THE cost of powering telecommunication services with diesel has jumped by at least 233.33 per cent in recent months to N30bn monthly, according to analysis and computation of data from Nigerian telecoms operators.
The development brings the annual cost of powering telecoms services with diesel to N360bn.
The operators under the aegis of the Association of Licensed Telecoms Operators of Nigeria said the cost of diesel, which is required to power network towers, base stations, and offices, rose from N225 in January 2022 to over N750 in March 2022.
They stated this in a letter written to the Nigerian Communications Communication, a copy of which was sighted by our correspondent.
The letter read in part, “The telecommunication industry has been heavily financially impacted following Nigeria’s economic recession in 2020 and the effect of the ongoing Ukraine/Russia crisis. This has resulted to an increase in energy costs (which constitutes an appreciable 35 per cent of ALTON’s members’ operating expenses).
“Consequently, the cost of diesel required to power operators’ towers, base stations, and offices rose by a staggering 233 per cent from N225 per litre in January 2022 to over N750 per litre in March 2022.”
According to industry data, mobile telecommunication operators use an average of 40 million litres of diesel per month to power telecom sites. Going by the diesel consumption figure and the current price of diesel, the cost of powering telecoms services will be about N30bn monthly and N360bn annually.
In its ‘2020 Subscriber/Network Data Report,’ the NCC said there were a total of 33,832 towers belonging to mobile and fixed operators as well as collocation and infrastructure companies as of 2020. It, however, added that operators had a total of 36,998 base stations at the end of the year.
According to ALTON, energy costs account for 35 per cent of telecom operators’ operating expenses.
The telecom operators said the ongoing crisis in Ukraine/Russia had contributed largely to this increase, which was impacting negatively on the telecom industry.
This, among other things, is a major reason telecom operators are pushing for a 40 per cent upward review in the cost of calls, SMS, and data.
In a leaked letter to the NCC, ALTON said, “Given the state of the economy and the circa 40 per cent increase in the cost of doing business, we wish to request for an interim administrative review of the Mobile (Voice) Termination Rate for Voice; Administrative Data floor price and cost of SMS as reflected in extant instruments.
As a result of the development, the umbrella body for telcos is pushing to increase the floor price of calls from N6.4 to N8.95 and the price cap of SMS from N4 to N5.61.

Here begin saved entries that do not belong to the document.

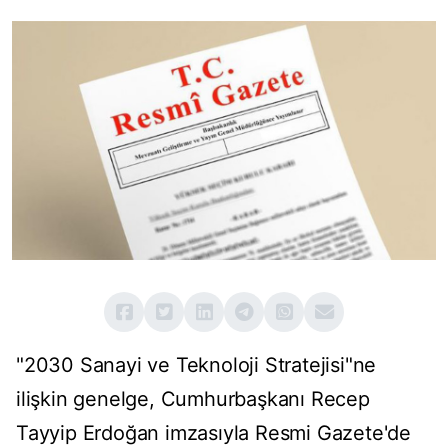
"2030 Sanayi ve Teknoloji Stratejisi"ne
ilişkin genelge, Cumhurbaşkanı Recep
Tayyip Erdoğan imzasıyla Resmi Gazete'de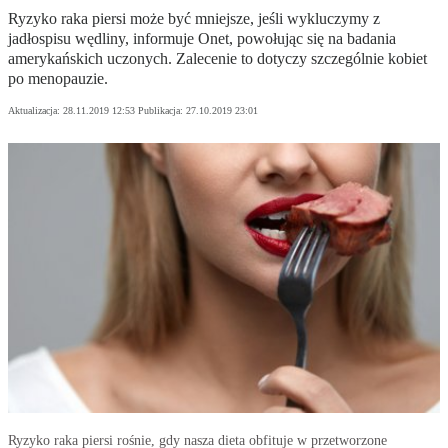
Ryzyko raka piersi może być mniejsze, jeśli wykluczymy z
jadłospisu wędliny, informuje Onet, powołując się na badania
amerykańskich uczonych. Zalecenie to dotyczy szczególnie kobiet
po menopauzie.
Aktualizacja:
28.11.2019 12:53
Publikacja:
27.10.2019 23:01
Ryzyko raka piersi rośnie, gdy nasza dieta obfituje w przetworzone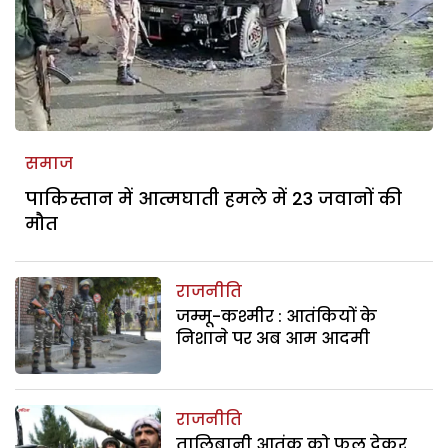
समाज
पाकिस्तान में आत्मघाती हमले में 23 जवानों की
मौत
राजनीति
जम्मू-कश्मीर : आतंकियों के
निशाने पर अब आम आदमी
राजनीति
तालिबानी आतंक को फूल देकर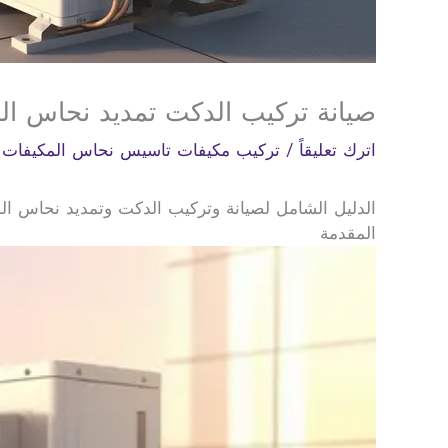
صيانة تركيب الدكت تمديد نحاس ال
اترك تعليقاً
/
تركيب مكيفات تاسيس نحاس المكيفات 0568007229
الدليل الشامل لصيانة وتركيب الدكت وتمديد نحاس الم
المقدمة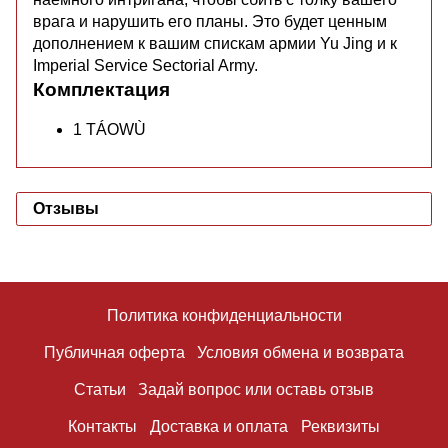
врага и нарушить его планы. Это будет ценным
дополнением к вашим спискам армии Yu Jing и к
Imperial Service Sectorial Army.
Комплектация
1 TÁOWÙ
Отзывы
Политика конфиденциальности
Публичная оферта
Условия обмена и возврата
Статьи
Задай вопрос или оставь отзыв
Контакты
Доставка и оплата
Реквизиты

Recently, the President of ALTON, Mr Gbenga Adebayo, disclosed that the telecom industry was one of the largest consumers of diesel in the country. According to him, telcos base their network planning, operational expense, and projection plans on diesel prices.
He said there was a need for an intervention to save the sector, or operators might have no other choice but to start a process of price review.
He said, “Diesel is now very expensive, from N250 to over N700. All network planning, operational expenses, and planned projection for the year is based on the fact diesel prices. This has increased. Today, you know the implication of that. This is one problem; cost has gone up.”
According to a source in the industry, the number of litres of diesel consumed by base stations may be more as the nation has added more base stations since the 40 million estimates were given.
Another source in one of the telecom companies added that each base station has two diesel-powered generators.